In a blog I had written in early February, we reported that over 1.3 million Texans signed up for the ACA Marketplace health insurance plans for 2016. Recently, US Department of Health and Human Services released county-level and zip-code level qualified health plan enrollment data in the ACA marketplace during the 2016 Open Enrollment Period (November 1, 2015 – February 1, 2016).
In the interactive map below, we have represented the ACA marketplace enrollment data for each Texas county. Counties with less than 10 enrollees are excluded from the analysis. Click here or on the map below to view the map.
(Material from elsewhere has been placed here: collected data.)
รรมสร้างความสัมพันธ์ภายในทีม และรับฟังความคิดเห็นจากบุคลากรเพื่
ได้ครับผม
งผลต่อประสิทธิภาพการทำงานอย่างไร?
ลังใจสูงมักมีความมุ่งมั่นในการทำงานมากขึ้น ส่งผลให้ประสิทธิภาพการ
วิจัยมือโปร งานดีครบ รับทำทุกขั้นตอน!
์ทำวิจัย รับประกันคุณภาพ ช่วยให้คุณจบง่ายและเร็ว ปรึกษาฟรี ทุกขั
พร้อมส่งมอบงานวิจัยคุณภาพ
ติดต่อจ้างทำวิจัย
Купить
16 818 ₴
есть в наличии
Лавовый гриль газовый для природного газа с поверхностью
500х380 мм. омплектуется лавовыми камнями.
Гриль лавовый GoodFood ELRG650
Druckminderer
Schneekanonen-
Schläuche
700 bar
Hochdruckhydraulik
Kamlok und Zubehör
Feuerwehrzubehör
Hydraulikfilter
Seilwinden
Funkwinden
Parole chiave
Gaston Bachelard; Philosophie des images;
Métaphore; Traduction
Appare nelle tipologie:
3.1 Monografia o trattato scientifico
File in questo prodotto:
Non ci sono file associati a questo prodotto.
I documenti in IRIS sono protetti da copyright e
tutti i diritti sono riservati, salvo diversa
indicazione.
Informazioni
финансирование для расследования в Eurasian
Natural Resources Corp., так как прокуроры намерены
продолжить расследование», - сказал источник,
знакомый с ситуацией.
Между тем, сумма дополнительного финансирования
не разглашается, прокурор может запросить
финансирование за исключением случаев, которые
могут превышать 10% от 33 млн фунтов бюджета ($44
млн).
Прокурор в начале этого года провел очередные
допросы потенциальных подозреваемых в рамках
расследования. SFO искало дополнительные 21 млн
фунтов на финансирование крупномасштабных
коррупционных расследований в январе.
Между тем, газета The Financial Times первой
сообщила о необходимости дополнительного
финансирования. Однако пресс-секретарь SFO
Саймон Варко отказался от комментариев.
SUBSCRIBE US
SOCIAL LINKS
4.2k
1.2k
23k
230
The data tells us that Harris County had the largest ACA enrollment figure among all counties in Texas. The total marketplace enrollment of 239,656 in Harris County is 18% of the state total figure. This is followed by Dallas County (132,637), Tarrant County (100,833), Bexar County (92,692), Travis County (73,093), El Paso County (62,922), Collin County (49,542), Fort Bend County (47,509), Denton County (38,884) and Hildago County (38,134). Altogether, the ACA marketplace enrollment in these 10 counties make up 67% of the state total.
The above interactive map will be a great tool for organizations engaged in ACA outreach and enrollment activities to use as they prioritize their future strategies and resources. Also, as reported by DHHS, we also recently learned that close to half of the ACA marketplace enrollees in Texas are new enrollees. EHF recent analysis of the HRMS survey also suggests that many insured Texans had difficulty understanding common health insurance terms and using their health plans. Therefore, there is a continuing need to help promote health insurance literacy and to help these new enrollees to access and navigate health services in their communities.
While it is great to showcase the successes of these counties in enrolling large number of Texans in the ACA Marketplace, let us also not forget the 766,000 Texas who fall into coverage gap due to Texas refusal to expand Medicaid. The coverage gap population are those who earn too much to qualify for Medicaid assistance, but not enough to get federal subsidies offered under the ACA Marketplace. The recent analysis by the Kaiser Family Foundation reveals that nearly seven in 10 Texans who fall in the coverage gap are racial/ethnic minorities and are in a family with workers – either they or a family member is employed either part-time or full-time. This suggests that the state’s refusal to expand Medicaid will continue to have a disproportionate impact in racial/ethnic minority communities, as well as poor working families in Texas.